-- Task input --
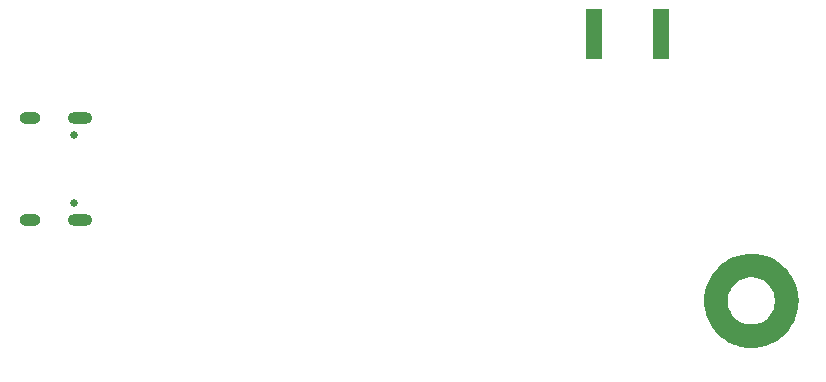
<source format=gbr>
%TF.GenerationSoftware,KiCad,Pcbnew,7.0.7*%
%TF.CreationDate,2023-08-31T19:54:11+02:00*%
%TF.ProjectId,ESPxRF,45535078-5246-42e6-9b69-6361645f7063,rev?*%
%TF.SameCoordinates,Original*%
%TF.FileFunction,Soldermask,Bot*%
%TF.FilePolarity,Negative*%
%FSLAX46Y46*%
G04 Gerber Fmt 4.6, Leading zero omitted, Abs format (unit mm)*
G04 Created by KiCad (PCBNEW 7.0.7) date 2023-08-31 19:54:11*
%MOMM*%
%LPD*%
G01*
G04 APERTURE LIST*
%ADD10C,0.650000*%
%ADD11O,2.100000X1.000000*%
%ADD12O,1.800000X1.000000*%
%ADD13R,1.350000X4.200000*%
G04 APERTURE END LIST*
D10*
%TO.C,J1*%
X92580000Y-69970000D03*
X92580000Y-75750000D03*
D11*
X93080000Y-68540000D03*
D12*
X88900000Y-68540000D03*
D11*
X93080000Y-77180000D03*
D12*
X88900000Y-77180000D03*
%TD*%
D13*
%TO.C,J2*%
X142275000Y-61388750D03*
X136625000Y-61388750D03*
%TD*%
G36*
X149953081Y-80000154D02*
G01*
X150343239Y-80019729D01*
X150349233Y-80020322D01*
X150476959Y-80039270D01*
X150735636Y-80078468D01*
X150741415Y-80079627D01*
X150892444Y-80117458D01*
X151120295Y-80175798D01*
X151125806Y-80177486D01*
X151283035Y-80233744D01*
X151493373Y-80310744D01*
X151498571Y-80312919D01*
X151655241Y-80387018D01*
X151851246Y-80481985D01*
X151856089Y-80484603D01*
X152008163Y-80575753D01*
X152190383Y-80687837D01*
X152194835Y-80690849D01*
X152339444Y-80798098D01*
X152507444Y-80926266D01*
X152511477Y-80929622D01*
X152646397Y-81051908D01*
X152799304Y-81194920D01*
X152802893Y-81198566D01*
X152926237Y-81334657D01*
X153063097Y-81491155D01*
X153066226Y-81495037D01*
X153176367Y-81643543D01*
X153296251Y-81812078D01*
X153298909Y-81816143D01*
X153394445Y-81975536D01*
X153496445Y-82154502D01*
X153498628Y-82158695D01*
X153578422Y-82327405D01*
X153661722Y-82515063D01*
X153663430Y-82519331D01*
X153726538Y-82695704D01*
X153790454Y-82890201D01*
X153791695Y-82894494D01*
X153837357Y-83076783D01*
X153881387Y-83276271D01*
X153882173Y-83280538D01*
X153909815Y-83466873D01*
X153933615Y-83669421D01*
X153933964Y-83673615D01*
X153943229Y-83862183D01*
X153946631Y-84065816D01*
X153946565Y-84069895D01*
X153937286Y-84258794D01*
X153920308Y-84461526D01*
X153919853Y-84465449D01*
X153892055Y-84652851D01*
X153854904Y-84852680D01*
X153854090Y-84856412D01*
X153807992Y-85040448D01*
X153751055Y-85235450D01*
X153749915Y-85238961D01*
X153685939Y-85417763D01*
X153609800Y-85606011D01*
X153608370Y-85609272D01*
X153527090Y-85781127D01*
X153432518Y-85960757D01*
X153430836Y-85963748D01*
X153333737Y-86125748D01*
X153332252Y-86128104D01*
X153220951Y-86296191D01*
X153219055Y-86298896D01*
X153106527Y-86450622D01*
X153104737Y-86452921D01*
X152977187Y-86609007D01*
X152975116Y-86611412D01*
X152848217Y-86751423D01*
X152846118Y-86753627D01*
X152703627Y-86896118D01*
X152701423Y-86898217D01*
X152561412Y-87025116D01*
X152559007Y-87027187D01*
X152402921Y-87154737D01*
X152400622Y-87156527D01*
X152248896Y-87269055D01*
X152246191Y-87270951D01*
X152078104Y-87382252D01*
X152075748Y-87383737D01*
X151913748Y-87480836D01*
X151910757Y-87482518D01*
X151731127Y-87577090D01*
X151559272Y-87658370D01*
X151556011Y-87659800D01*
X151367763Y-87735939D01*
X151188961Y-87799915D01*
X151185450Y-87801055D01*
X150990448Y-87857992D01*
X150806412Y-87904090D01*
X150802680Y-87904904D01*
X150602851Y-87942055D01*
X150415449Y-87969853D01*
X150411526Y-87970308D01*
X150208794Y-87987286D01*
X150019895Y-87996565D01*
X150015816Y-87996631D01*
X149812183Y-87993229D01*
X149623615Y-87983964D01*
X149619421Y-87983615D01*
X149416873Y-87959815D01*
X149230538Y-87932173D01*
X149226271Y-87931387D01*
X149026783Y-87887357D01*
X148844494Y-87841695D01*
X148840201Y-87840454D01*
X148645704Y-87776538D01*
X148469331Y-87713430D01*
X148465063Y-87711722D01*
X148277405Y-87628422D01*
X148108695Y-87548628D01*
X148104502Y-87546445D01*
X147925536Y-87444445D01*
X147766143Y-87348909D01*
X147762078Y-87346251D01*
X147593543Y-87226367D01*
X147445037Y-87116226D01*
X147441155Y-87113097D01*
X147284657Y-86976237D01*
X147148566Y-86852893D01*
X147144920Y-86849304D01*
X147001908Y-86696397D01*
X146879622Y-86561477D01*
X146876266Y-86557444D01*
X146748098Y-86389444D01*
X146640849Y-86244835D01*
X146637837Y-86240383D01*
X146525753Y-86058163D01*
X146434603Y-85906089D01*
X146431985Y-85901246D01*
X146337018Y-85705241D01*
X146262919Y-85548571D01*
X146260744Y-85543373D01*
X146183744Y-85333035D01*
X146127486Y-85175806D01*
X146125798Y-85170295D01*
X146067458Y-84942444D01*
X146029627Y-84791415D01*
X146028468Y-84785636D01*
X145989270Y-84526959D01*
X145970322Y-84399233D01*
X145969729Y-84393239D01*
X145957167Y-84142859D01*
X147952548Y-84142859D01*
X147993209Y-84425669D01*
X147993211Y-84425679D01*
X148073708Y-84699826D01*
X148192393Y-84959710D01*
X148192402Y-84959726D01*
X148346872Y-85200085D01*
X148346878Y-85200092D01*
X148533978Y-85416019D01*
X148533980Y-85416021D01*
X148749907Y-85603121D01*
X148749914Y-85603127D01*
X148990273Y-85757597D01*
X148990289Y-85757606D01*
X149250173Y-85876291D01*
X149524320Y-85956788D01*
X149524330Y-85956790D01*
X149807140Y-85997451D01*
X149807142Y-85997452D01*
X150092858Y-85997452D01*
X150092859Y-85997451D01*
X150375669Y-85956790D01*
X150375679Y-85956788D01*
X150649826Y-85876291D01*
X150909710Y-85757606D01*
X150909726Y-85757597D01*
X151150085Y-85603127D01*
X151150092Y-85603121D01*
X151366019Y-85416021D01*
X151366021Y-85416019D01*
X151553121Y-85200092D01*
X151553127Y-85200085D01*
X151707597Y-84959726D01*
X151707606Y-84959710D01*
X151826291Y-84699826D01*
X151906788Y-84425679D01*
X151906790Y-84425669D01*
X151947452Y-84142857D01*
X151947452Y-84142855D01*
X151950000Y-84000000D01*
X151947452Y-83857144D01*
X151947452Y-83857142D01*
X151906790Y-83574330D01*
X151906788Y-83574320D01*
X151826291Y-83300173D01*
X151707606Y-83040289D01*
X151707597Y-83040273D01*
X151553127Y-82799914D01*
X151553121Y-82799907D01*
X151366021Y-82583980D01*
X151366019Y-82583978D01*
X151150092Y-82396878D01*
X151150085Y-82396872D01*
X150909726Y-82242402D01*
X150909710Y-82242393D01*
X150649826Y-82123708D01*
X150375679Y-82043211D01*
X150375669Y-82043209D01*
X150092859Y-82002548D01*
X149807140Y-82002548D01*
X149524330Y-82043209D01*
X149524320Y-82043211D01*
X149250173Y-82123708D01*
X148990289Y-82242393D01*
X148990273Y-82242402D01*
X148749914Y-82396872D01*
X148749907Y-82396878D01*
X148533980Y-82583978D01*
X148533978Y-82583980D01*
X148346878Y-82799907D01*
X148346872Y-82799914D01*
X148192402Y-83040273D01*
X148192393Y-83040289D01*
X148073708Y-83300173D01*
X147993211Y-83574320D01*
X147993209Y-83574330D01*
X147952548Y-83857140D01*
X147952548Y-84142859D01*
X145957167Y-84142859D01*
X145950154Y-84003081D01*
X145950150Y-83996928D01*
X145969112Y-83610973D01*
X145969708Y-83604914D01*
X146026412Y-83222654D01*
X146027599Y-83216683D01*
X146121500Y-82841809D01*
X146123267Y-82835983D01*
X146253451Y-82472144D01*
X146255781Y-82466519D01*
X146421014Y-82117162D01*
X146423884Y-82111793D01*
X146622552Y-81780337D01*
X146625934Y-81775275D01*
X146856146Y-81464870D01*
X146860008Y-81460164D01*
X147119525Y-81173830D01*
X147123830Y-81169525D01*
X147410164Y-80910008D01*
X147414870Y-80906146D01*
X147725275Y-80675934D01*
X147730337Y-80672552D01*
X148061793Y-80473884D01*
X148067162Y-80471014D01*
X148416519Y-80305781D01*
X148422144Y-80303451D01*
X148785983Y-80173267D01*
X148791809Y-80171500D01*
X149166683Y-80077599D01*
X149172654Y-80076412D01*
X149554914Y-80019708D01*
X149560973Y-80019112D01*
X149946928Y-80000150D01*
X149953081Y-80000154D01*
G37*
M02*

</source>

-- What needs to be done --
Return only the part of the records above that opens with the line containing "X153881387Y-83276271D01*" and closes with the line containing "X153920308Y-84461526D01*", ends included.

-- Written answer --
X153881387Y-83276271D01*
X153882173Y-83280538D01*
X153909815Y-83466873D01*
X153933615Y-83669421D01*
X153933964Y-83673615D01*
X153943229Y-83862183D01*
X153946631Y-84065816D01*
X153946565Y-84069895D01*
X153937286Y-84258794D01*
X153920308Y-84461526D01*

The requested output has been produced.